- Origin: Montreal, Quebec, Canada
- Genres: Synthpop
- Years active: 2014–present
- Labels: Cult Nation
- Members: Charles F. Huot
- Website: www.thecultnation.com/dear_frederic/en/

= Dear Frederic =

Canadian musician

Charles F. Huot (born May 13, 1981) is a Montreal-based Canadian producer and songwriter best known by the stage name Dear Frederic.

The live band consists of drummer Julien Blais (Coeur de Pirate), multi-instrumentalist Danny Lutz and Huot singing and playing guitar and synth.

==Debut EP==

In April 2014, Huot released on Montreal based label Cult Nation his first EP, Outlast. The sound of these five tracks moves away from his former band Winter Gloves' pop-rock sound and explores the '80's synthpop era.

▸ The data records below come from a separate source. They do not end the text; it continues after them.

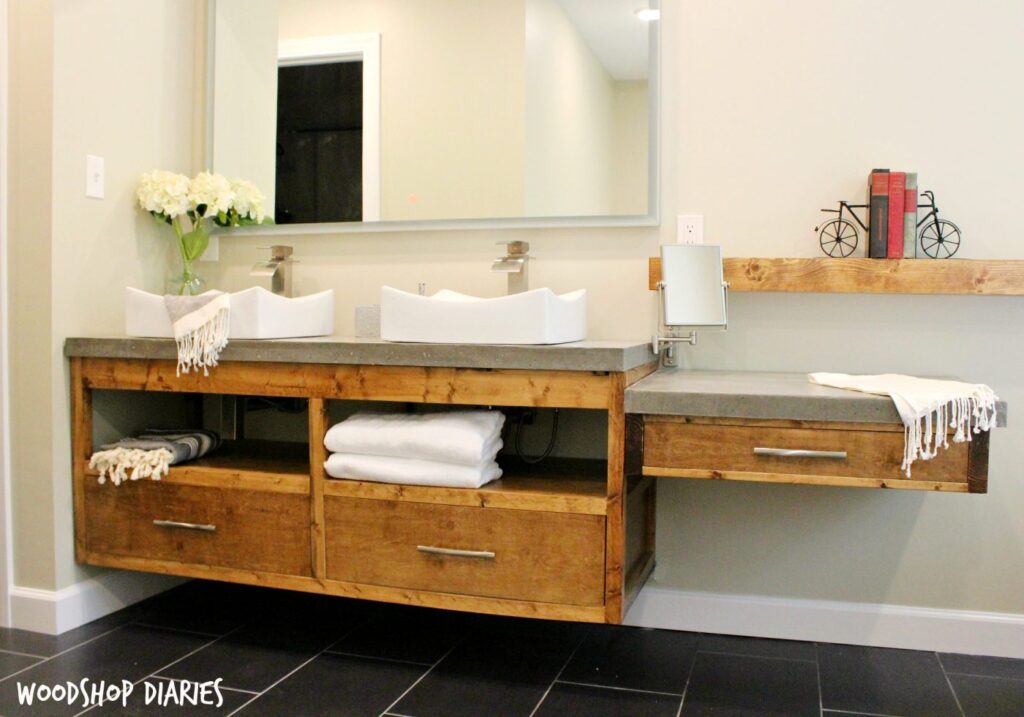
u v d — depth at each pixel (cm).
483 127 243
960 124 212
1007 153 209
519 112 240
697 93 227
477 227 244
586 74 233
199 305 214
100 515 227
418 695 190
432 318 199
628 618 235
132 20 245
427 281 250
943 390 168
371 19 253
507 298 194
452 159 246
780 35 221
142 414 251
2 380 227
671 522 232
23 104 223
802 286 211
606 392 181
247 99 265
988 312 212
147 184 244
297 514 208
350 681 197
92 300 235
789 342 224
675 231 230
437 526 196
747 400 171
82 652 212
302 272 262
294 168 262
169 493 220
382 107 253
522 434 243
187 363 214
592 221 234
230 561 215
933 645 216
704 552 230
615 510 183
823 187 220
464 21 244
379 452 200
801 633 224
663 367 230
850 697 188
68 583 228
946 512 215
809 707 184
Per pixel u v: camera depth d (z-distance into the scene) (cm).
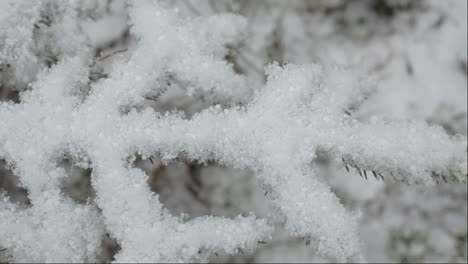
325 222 51
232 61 59
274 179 52
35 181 52
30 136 52
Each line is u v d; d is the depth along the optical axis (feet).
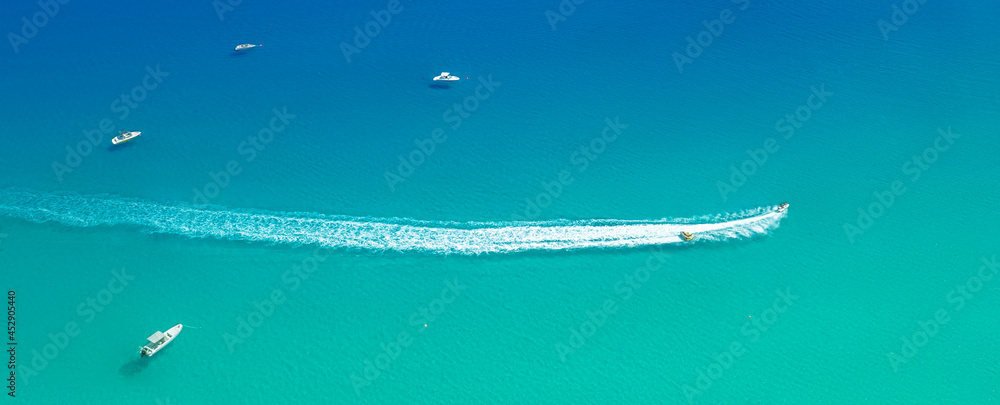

For his single "Outlast", the singer partnered up with musician and producer Tim Buron (Tork) and Husser (The Posterz) for a remix which is part of a Coke Zero advertisement: City of Possibilities. The ad aired on Mexican television and in a digital version on YouTube. Music from the EP was also used in Killjoys.

==Beginning==

Huot began his career as a singer and songwriter in 2008 with the Winter Gloves. Signed with Paper Bag Records in Toronto. The pop-rock group toured internationally with Huot at its lead.

The artist also created music that will be used in Canadian series such as Degrassi: The Next Generation, Tout sur moi, Castle, So You Think You Can Dance.